Slashdot Mirror


Regular Expression Recipes

r3lody writes "If you spend time working writing applications that have to do pattern matches and/or replacements, you know about some of the intricacies of regular expressions. For many people they can be an arcane hodgepodge of odd characters that somehow manage to do wonderful things, but they don't have enough time (or interest) to really understand how to code them. Nathan A. Good has written Regular Expression Recipes: A Problem-Solution Approach for those people.

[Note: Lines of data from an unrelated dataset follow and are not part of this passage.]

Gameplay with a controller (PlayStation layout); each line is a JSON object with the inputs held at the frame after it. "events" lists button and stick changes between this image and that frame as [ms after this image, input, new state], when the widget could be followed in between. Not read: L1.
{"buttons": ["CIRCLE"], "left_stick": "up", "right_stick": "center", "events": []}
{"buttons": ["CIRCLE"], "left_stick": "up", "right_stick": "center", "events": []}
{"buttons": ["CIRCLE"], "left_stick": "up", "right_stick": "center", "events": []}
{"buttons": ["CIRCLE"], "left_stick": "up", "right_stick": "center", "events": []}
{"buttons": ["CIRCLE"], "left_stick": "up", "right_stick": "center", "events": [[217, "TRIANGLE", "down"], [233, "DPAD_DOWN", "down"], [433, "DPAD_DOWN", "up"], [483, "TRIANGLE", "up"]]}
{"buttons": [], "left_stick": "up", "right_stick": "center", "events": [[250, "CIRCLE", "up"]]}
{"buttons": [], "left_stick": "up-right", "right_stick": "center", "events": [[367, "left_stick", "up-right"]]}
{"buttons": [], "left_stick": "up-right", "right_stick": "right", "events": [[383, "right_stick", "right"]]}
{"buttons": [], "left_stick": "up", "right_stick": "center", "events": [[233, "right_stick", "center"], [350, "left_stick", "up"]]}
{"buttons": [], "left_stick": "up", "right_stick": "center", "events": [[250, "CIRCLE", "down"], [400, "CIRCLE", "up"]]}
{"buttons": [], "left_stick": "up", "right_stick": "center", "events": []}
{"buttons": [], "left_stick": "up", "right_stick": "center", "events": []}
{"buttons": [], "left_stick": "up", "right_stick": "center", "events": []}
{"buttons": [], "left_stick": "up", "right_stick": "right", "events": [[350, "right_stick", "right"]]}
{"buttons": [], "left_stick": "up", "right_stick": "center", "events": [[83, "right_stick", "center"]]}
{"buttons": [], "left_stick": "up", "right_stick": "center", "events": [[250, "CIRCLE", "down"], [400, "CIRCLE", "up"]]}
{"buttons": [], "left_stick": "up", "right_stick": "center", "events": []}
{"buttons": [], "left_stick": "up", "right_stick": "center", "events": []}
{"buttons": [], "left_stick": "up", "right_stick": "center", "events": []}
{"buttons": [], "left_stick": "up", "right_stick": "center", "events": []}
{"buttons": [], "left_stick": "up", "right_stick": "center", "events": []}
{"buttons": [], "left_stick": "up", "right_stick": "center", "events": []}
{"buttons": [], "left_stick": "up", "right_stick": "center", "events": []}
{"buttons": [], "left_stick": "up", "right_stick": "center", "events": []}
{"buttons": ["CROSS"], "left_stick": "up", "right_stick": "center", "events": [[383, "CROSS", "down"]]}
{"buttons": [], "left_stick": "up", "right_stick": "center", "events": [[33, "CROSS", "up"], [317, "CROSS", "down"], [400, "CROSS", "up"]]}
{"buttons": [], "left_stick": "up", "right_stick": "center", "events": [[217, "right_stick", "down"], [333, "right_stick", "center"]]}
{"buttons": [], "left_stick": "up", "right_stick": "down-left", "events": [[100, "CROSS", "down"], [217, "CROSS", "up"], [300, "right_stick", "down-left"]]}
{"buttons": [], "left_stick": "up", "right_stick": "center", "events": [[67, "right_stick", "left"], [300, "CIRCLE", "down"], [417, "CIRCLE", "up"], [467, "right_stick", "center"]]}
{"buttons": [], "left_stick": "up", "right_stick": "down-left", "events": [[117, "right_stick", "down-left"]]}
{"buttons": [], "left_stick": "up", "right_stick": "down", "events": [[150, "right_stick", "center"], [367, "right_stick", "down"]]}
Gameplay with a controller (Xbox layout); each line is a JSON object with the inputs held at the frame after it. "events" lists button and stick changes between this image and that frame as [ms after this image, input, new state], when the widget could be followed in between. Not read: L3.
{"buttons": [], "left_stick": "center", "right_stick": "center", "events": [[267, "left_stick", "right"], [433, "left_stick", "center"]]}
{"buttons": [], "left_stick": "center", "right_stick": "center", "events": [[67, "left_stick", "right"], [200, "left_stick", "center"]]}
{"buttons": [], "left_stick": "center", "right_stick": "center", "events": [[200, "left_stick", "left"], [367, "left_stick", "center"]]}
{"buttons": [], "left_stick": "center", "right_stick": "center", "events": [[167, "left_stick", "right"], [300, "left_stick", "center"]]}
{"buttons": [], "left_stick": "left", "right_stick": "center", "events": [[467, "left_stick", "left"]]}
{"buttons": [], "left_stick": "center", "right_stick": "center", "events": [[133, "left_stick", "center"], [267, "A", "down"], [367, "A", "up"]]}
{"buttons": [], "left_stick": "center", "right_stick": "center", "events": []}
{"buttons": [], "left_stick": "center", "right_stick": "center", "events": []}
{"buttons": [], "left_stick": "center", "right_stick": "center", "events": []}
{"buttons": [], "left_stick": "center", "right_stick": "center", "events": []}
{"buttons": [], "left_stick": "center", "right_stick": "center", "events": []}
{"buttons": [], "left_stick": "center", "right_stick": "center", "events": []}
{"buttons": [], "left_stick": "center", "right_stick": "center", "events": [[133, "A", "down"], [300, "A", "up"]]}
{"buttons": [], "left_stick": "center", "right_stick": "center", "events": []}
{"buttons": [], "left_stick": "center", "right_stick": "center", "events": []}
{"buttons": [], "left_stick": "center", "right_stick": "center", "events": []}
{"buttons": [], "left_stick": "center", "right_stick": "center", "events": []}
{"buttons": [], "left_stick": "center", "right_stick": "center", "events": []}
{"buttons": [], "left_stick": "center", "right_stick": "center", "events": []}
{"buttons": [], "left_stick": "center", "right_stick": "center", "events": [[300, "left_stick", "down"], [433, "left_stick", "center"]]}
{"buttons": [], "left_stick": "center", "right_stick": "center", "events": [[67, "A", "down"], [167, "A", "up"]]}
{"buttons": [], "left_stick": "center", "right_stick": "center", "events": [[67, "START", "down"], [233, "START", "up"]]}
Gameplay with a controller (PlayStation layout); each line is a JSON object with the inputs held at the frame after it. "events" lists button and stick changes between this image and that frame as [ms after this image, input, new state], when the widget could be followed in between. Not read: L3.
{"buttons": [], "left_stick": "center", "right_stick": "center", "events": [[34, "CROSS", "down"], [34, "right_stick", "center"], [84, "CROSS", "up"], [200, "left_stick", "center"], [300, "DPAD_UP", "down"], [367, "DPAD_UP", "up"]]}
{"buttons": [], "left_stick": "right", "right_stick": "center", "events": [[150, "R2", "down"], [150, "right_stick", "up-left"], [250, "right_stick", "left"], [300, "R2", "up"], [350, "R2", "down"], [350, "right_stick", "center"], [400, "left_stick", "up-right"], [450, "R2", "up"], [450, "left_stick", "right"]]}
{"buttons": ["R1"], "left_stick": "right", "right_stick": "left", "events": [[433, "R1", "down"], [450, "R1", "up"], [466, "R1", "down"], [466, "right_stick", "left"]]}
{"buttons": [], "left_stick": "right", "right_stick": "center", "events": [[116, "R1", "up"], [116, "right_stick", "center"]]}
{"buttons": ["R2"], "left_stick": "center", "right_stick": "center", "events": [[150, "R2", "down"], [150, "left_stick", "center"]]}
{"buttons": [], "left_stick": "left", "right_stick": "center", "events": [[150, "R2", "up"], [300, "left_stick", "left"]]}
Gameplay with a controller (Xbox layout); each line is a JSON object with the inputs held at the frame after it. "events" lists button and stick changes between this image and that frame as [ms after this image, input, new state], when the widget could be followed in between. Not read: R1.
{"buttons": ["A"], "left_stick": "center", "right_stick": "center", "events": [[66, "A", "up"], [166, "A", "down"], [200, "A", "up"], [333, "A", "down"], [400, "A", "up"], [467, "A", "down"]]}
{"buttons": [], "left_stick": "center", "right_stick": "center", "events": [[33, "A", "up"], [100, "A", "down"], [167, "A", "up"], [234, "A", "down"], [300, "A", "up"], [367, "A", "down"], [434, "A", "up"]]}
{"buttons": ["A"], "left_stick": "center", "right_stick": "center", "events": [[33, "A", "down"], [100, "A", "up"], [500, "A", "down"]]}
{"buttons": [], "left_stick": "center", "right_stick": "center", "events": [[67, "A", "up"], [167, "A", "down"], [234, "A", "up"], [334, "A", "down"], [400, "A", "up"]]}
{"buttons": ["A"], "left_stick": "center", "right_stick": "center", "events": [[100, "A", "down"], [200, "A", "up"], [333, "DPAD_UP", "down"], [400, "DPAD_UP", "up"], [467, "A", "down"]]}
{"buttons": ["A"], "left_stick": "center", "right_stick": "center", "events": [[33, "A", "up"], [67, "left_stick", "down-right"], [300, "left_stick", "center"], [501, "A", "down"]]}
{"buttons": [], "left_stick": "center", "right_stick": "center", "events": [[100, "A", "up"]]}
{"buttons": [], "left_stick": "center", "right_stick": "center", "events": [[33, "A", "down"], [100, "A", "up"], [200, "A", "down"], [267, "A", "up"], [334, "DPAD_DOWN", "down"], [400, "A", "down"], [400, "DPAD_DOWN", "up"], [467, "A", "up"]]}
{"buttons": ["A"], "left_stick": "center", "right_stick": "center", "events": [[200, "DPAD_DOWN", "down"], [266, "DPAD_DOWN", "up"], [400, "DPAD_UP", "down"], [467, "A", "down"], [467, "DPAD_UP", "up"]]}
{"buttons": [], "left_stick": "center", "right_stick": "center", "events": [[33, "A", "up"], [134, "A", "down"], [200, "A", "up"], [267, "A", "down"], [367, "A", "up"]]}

In its relatively slim 289 pages, he offers 100 regular expressions in a cookbook format, tailored to solve problems in one of six broad categories (Words and Text, URLs and Paths, CSV and Tab-Delimited Files, Formatting and Validating, HTML and XML, and Coding and Using Commands)." Read on for the rest of Lodato's review. Regular Expression Recipes: A Problem-Solution Approach author Nathan A. Good pages 289 publisher Apress rating 8/10 reviewer Raymond Lodato (rlodato AT yahoo DOT com) ISBN 159059441X summary A cookbook of useful regular expressions for Perl, Python and more.

Regular expressions are not restricted to just the Perl or shell environments, so Nathan offers variations for Python, PHP, and VIM as well. In most cases the translation is relatively straight-forward, but in a few cases a different environment may have (or lack) additional facilities, prompting a different expression to do the same task.

Before you even read chapter 1, Nathan provides a quick summary course on regular expressions, with detail given to each of the five environments you might utilize. He has written the syntax overview in a highly-readable format, making it easy to understand the gobbledy-gook of the most bizarre concoctions you might encounter.

The first chapter (Words and Text) starts simply enough. He gives examples of how to find single words, multiple words, and repeated words, along with examples of how to replace various detected strings with others. In each case he gives an example of its use for each platform, followed by a bit-by-bit breakdown of how it works. Not every environment is given on every example, and in many cases the "How It Works" section refers to the first one, as most REs are identical between the platforms.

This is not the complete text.